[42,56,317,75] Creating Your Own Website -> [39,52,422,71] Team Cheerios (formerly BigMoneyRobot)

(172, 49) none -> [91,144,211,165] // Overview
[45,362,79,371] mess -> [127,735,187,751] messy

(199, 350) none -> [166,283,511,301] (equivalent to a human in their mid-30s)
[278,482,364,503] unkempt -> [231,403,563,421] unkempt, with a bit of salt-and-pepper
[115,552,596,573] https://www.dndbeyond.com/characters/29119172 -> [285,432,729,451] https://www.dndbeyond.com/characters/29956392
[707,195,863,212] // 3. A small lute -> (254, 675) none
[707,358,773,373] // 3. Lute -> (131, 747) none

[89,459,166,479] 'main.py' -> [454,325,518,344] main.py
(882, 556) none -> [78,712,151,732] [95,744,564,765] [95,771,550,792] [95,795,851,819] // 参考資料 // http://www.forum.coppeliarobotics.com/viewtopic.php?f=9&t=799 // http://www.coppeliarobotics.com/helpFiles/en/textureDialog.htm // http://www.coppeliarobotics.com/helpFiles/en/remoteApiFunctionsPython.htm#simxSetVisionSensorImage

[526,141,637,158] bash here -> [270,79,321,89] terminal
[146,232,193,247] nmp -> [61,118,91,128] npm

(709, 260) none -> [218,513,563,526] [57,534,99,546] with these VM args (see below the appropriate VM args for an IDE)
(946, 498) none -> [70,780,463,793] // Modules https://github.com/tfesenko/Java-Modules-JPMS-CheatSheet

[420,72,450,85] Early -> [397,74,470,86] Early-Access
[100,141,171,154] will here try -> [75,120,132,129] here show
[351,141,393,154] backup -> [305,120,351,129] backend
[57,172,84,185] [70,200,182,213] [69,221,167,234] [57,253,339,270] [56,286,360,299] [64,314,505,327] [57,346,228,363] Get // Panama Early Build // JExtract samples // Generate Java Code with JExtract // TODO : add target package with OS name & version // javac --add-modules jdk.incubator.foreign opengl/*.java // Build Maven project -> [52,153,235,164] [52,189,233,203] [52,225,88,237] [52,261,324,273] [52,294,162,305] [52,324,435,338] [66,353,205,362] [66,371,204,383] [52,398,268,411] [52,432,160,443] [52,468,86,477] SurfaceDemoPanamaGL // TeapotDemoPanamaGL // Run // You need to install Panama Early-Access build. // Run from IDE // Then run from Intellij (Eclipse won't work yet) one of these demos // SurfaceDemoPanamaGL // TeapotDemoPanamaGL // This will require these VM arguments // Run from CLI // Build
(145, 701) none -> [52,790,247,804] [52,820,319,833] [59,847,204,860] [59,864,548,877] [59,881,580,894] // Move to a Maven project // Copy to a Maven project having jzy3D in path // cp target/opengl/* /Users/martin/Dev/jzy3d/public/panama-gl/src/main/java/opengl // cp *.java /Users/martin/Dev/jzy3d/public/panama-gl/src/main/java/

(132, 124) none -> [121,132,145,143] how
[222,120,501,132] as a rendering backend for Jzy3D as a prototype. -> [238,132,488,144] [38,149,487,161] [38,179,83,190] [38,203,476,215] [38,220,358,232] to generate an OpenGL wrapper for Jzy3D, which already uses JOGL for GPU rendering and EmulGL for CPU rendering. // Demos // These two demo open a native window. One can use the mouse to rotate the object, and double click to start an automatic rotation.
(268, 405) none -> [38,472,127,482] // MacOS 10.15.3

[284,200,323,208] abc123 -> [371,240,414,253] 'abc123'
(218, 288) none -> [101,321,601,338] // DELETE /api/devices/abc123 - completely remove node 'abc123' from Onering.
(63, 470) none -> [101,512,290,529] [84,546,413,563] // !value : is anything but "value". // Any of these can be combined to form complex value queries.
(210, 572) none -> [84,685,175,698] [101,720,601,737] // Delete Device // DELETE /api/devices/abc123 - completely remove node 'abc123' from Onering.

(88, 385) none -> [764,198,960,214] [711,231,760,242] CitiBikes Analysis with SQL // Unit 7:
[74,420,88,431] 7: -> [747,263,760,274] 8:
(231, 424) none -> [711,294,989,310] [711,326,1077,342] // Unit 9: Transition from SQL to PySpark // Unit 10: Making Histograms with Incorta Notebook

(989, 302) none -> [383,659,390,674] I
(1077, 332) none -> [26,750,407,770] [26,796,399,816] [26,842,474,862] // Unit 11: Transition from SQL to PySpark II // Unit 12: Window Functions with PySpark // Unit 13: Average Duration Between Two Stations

WHAT IS REQUIRED:
Check the lines above and copy each one that includes "Onering".

OUTPUT FOR THIS EXERCISE:
(218, 288) none -> [101,321,601,338] // DELETE /api/devices/abc123 - completely remove node 'abc123' from Onering.
(210, 572) none -> [84,685,175,698] [101,720,601,737] // Delete Device // DELETE /api/devices/abc123 - completely remove node 'abc123' from Onering.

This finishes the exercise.